Hi All,
I'm just in the process of converting our old big brother monitor to xymon. I had a look at zabbix, nagios, groundworks, and pandorafms and found too many quirks, cruft and gotchas (plus the problem of open core systems). I returned to the bb clones and found xymon is not only active and maintained. I must say Xymon is a well thought out, well executed step beyond big brother, well done, Henrik.
Is there a way to have a hierarchy for alerts? For example, say we have a branch office with a print server, file server, router, switch, etc. I have a xymon entry for each (and multiples for each, ie poll the ftp port on the file server as well as just the conn monitoring). If the WAN link to the site dies, I get alerts for all the above, where as I should really just get one alert for the router. Or if the file server dies, I shouldn't get both ftp and file server alerts, just the server.
I know this wasn't available for big brother and can't find anything in xymon. Does this exsit and/or has this been considered?
For our big brother system, I created a perl script daemon that reads in the allevents log to create a "stateful" table of all monitored items. I also have a text file table of the relationships between the monitored items, using tabs:
core_switch wan_router site_router site_switch printer server ftp bbd_host local_server smtp user_subnet_switch printer
This table is read into a hashed array, the allevents log file is tailed to keep the state table current and the script awaits queries. When an alertable event comes in, this daemon is queried by the alert subsystem (using another perl script), the daemon checks to see if any parent items are in a red state, if so the alert is discarded.
This is effectively just a plugin and could be more efficiently done if integrated into the bbd. In terms of config files, having to maintain two files is not ideal. Currently the host listing and web layout are effectively combined in one file, so adding a hierarchy as above would be tricky. Perhaps a second "#" with the parent following, ie:
1.2.3.4 hostname.domain.com # smtp dns #
core_switch.domain.com
Anyway, this is just an initial query about this issue.
thanks and regards, Phil

_Entries shown_
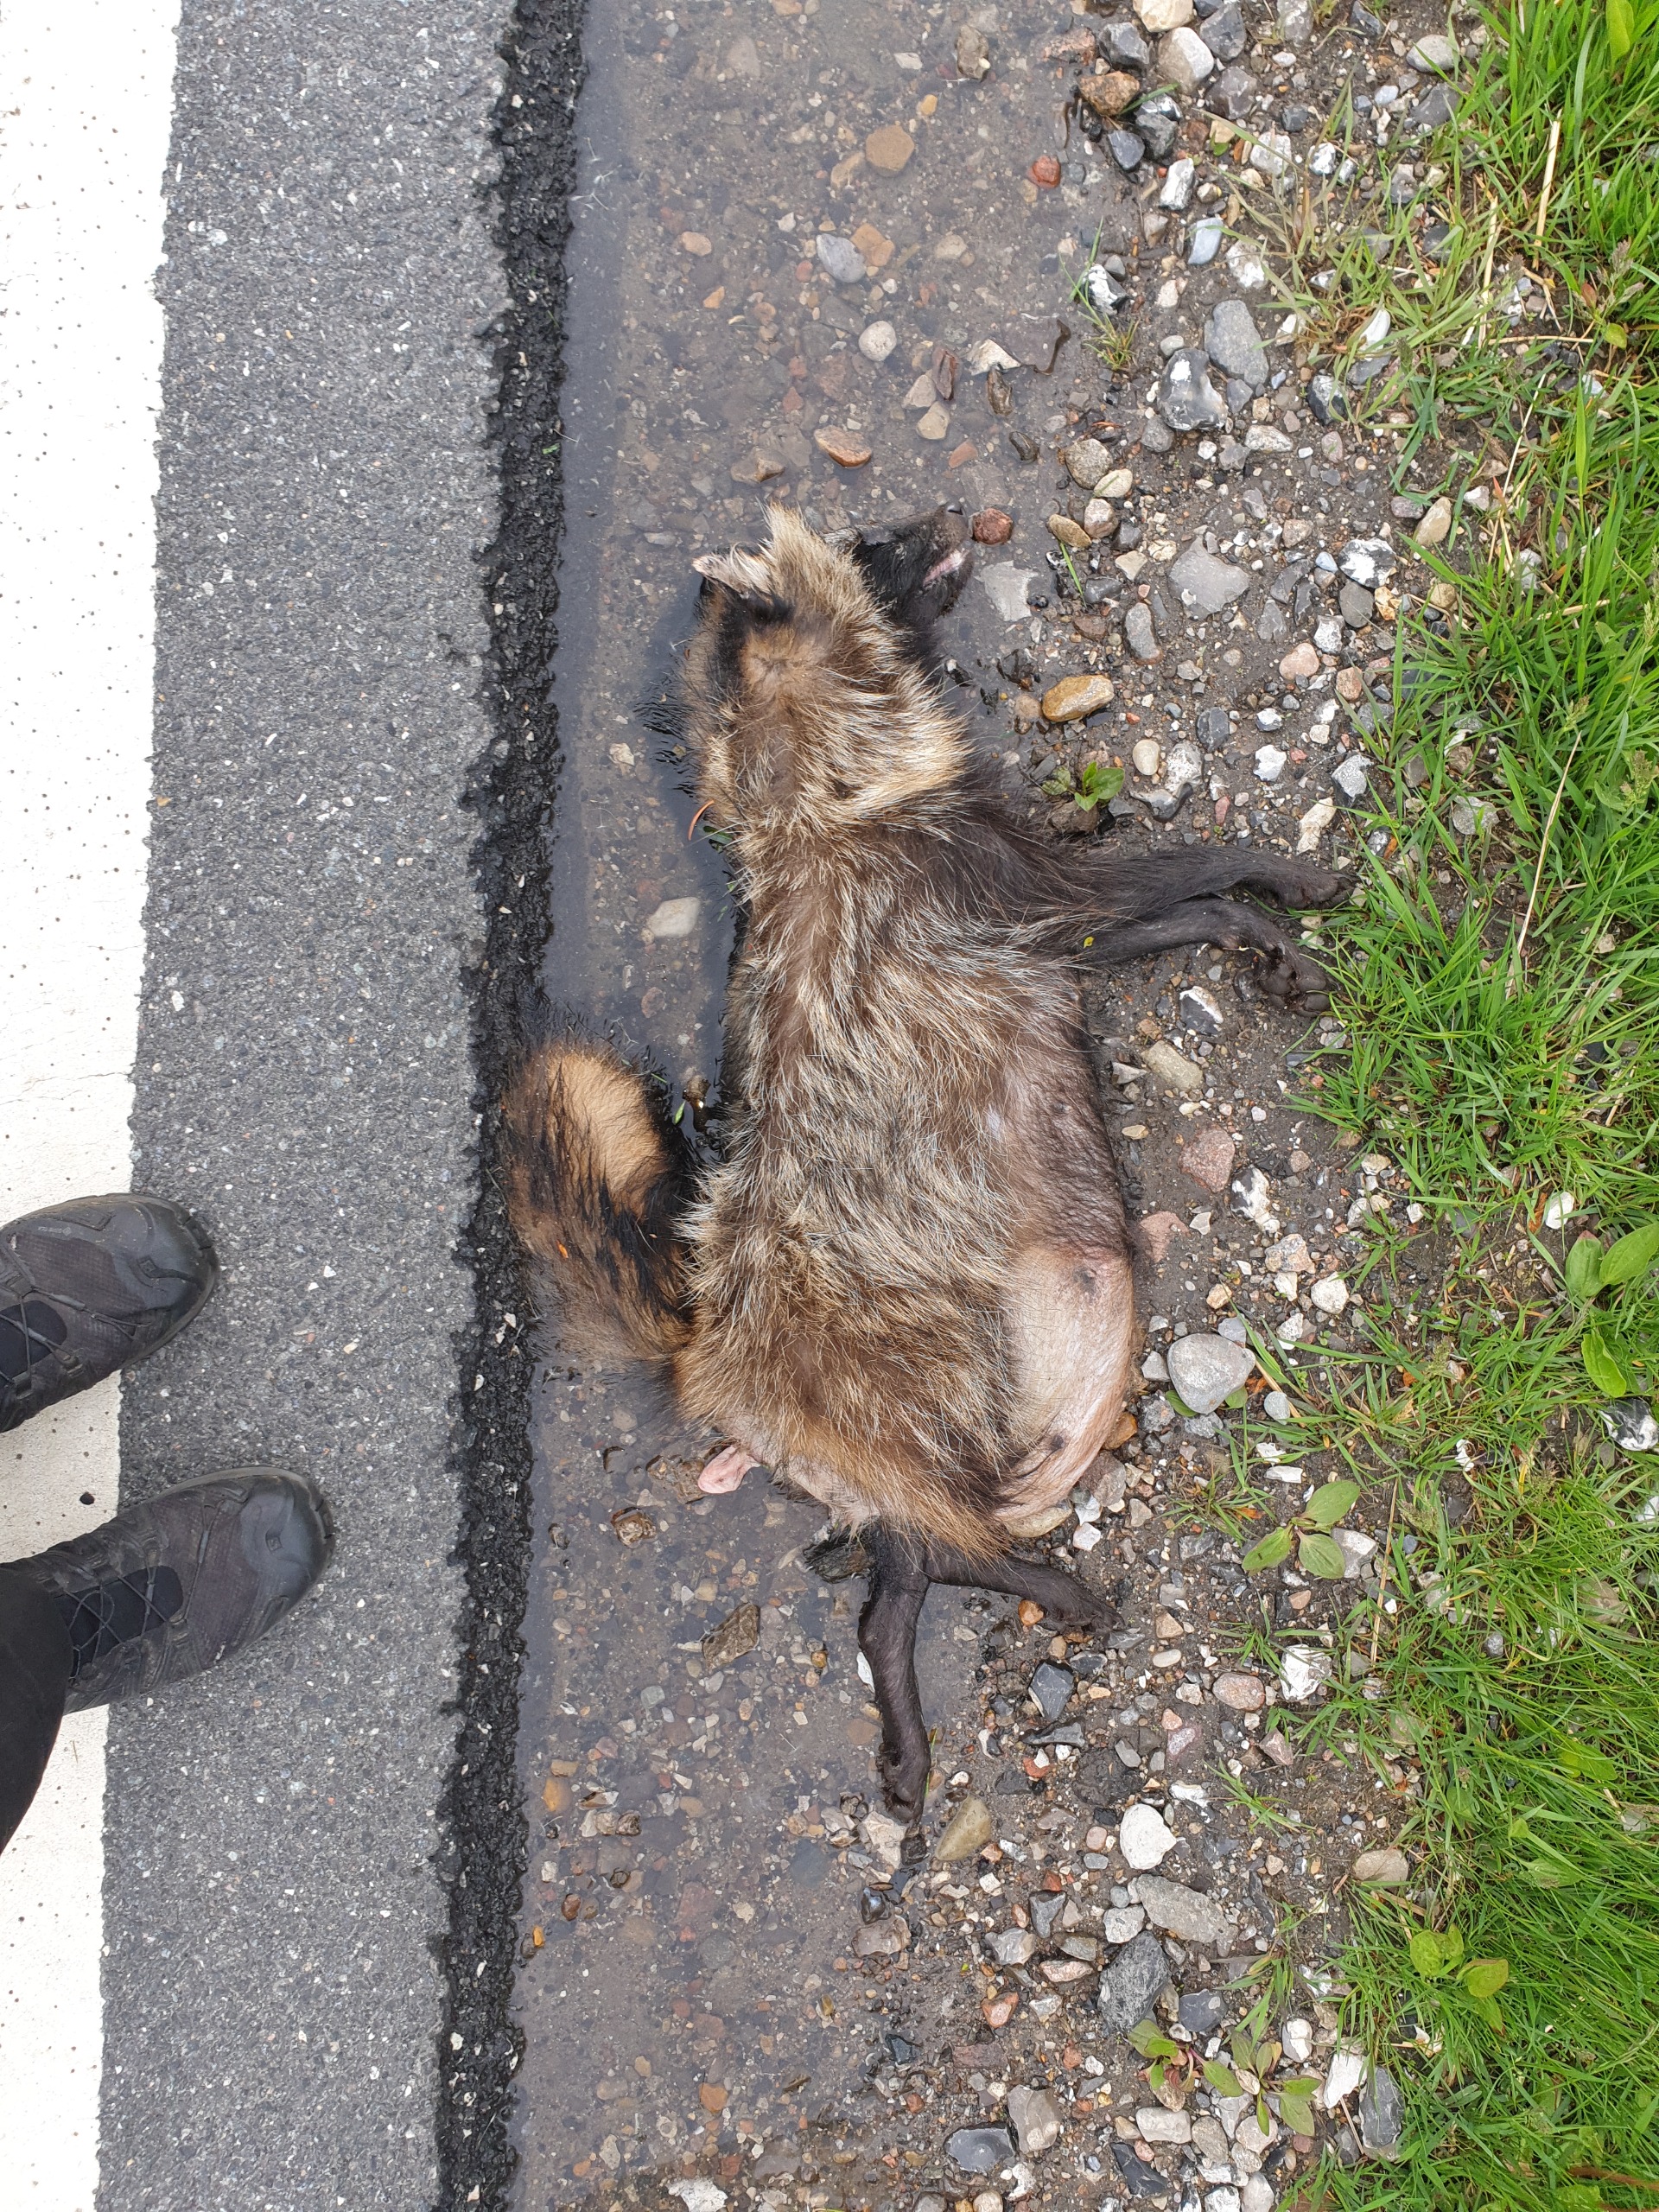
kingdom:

==

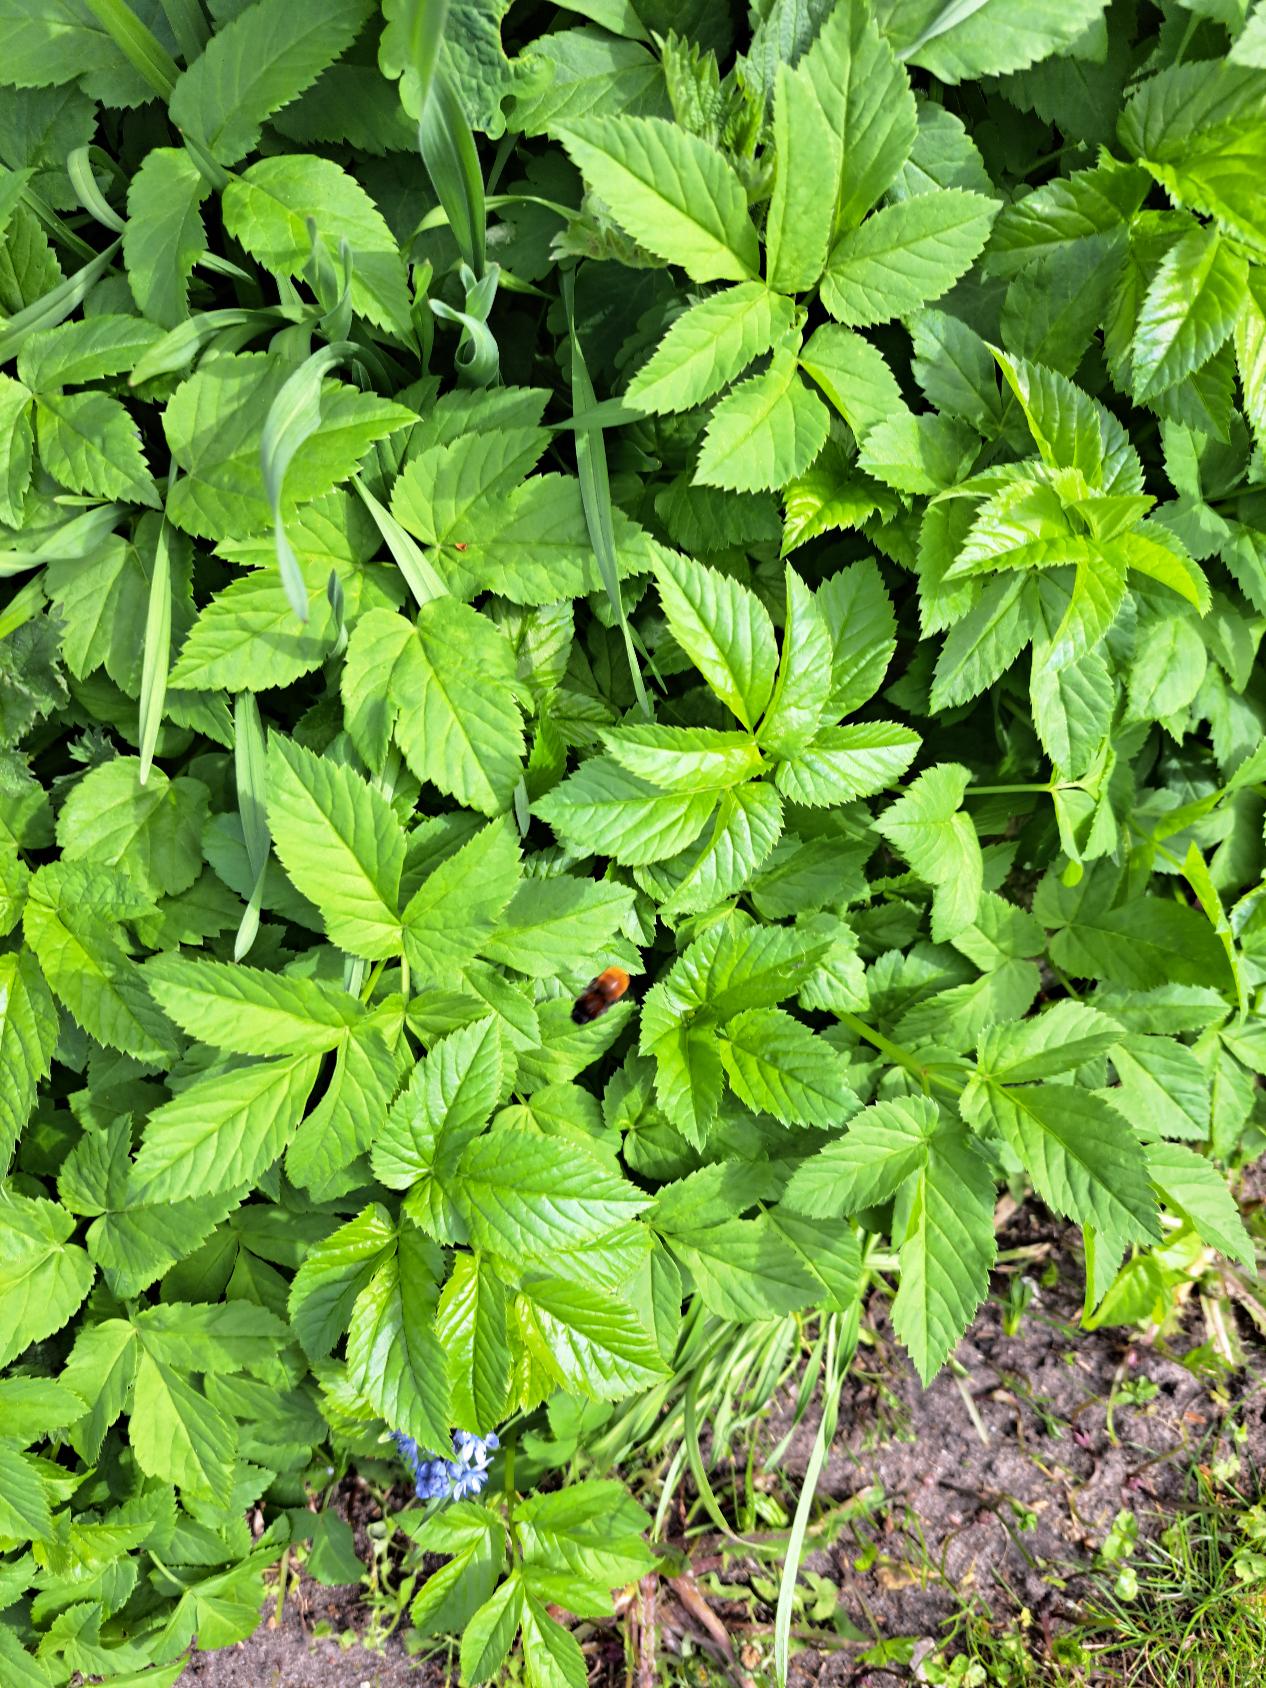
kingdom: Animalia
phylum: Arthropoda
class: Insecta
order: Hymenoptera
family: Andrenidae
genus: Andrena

_To be done_
1. Answer the following about the forum post on alert hierarchies in Xymon, one answer per line:
(a) Which monitoring systems did the writer examine before returning to the Big Brother clones?
(b) What happens to an alert when the daemon finds a parent item in a red state?
(c) What separates the entries in the text file of relationships between monitored items?
2. Reproduce the passage of the forum post on alert hierarchies in Xymon starting at "Is there a way" and ending at "just the server.".

_Task-by-task outputs_
1.
(a) Zabbix, Nagios, GroundWorks, and PandoraFMS.
(b) The alert is discarded.
(c) Tabs.

2.
Is there a way to have a hierarchy for alerts? For example, say we have a branch office with a print server, file server, router, switch, etc. I have a xymon entry for each (and multiples for each, ie poll the ftp port on the file server as well as just the conn monitoring). If the WAN link to the site dies, I get alerts for all the above, where as I should really just get one alert for the router. Or if the file server dies, I shouldn't get both ftp and file server alerts, just the server.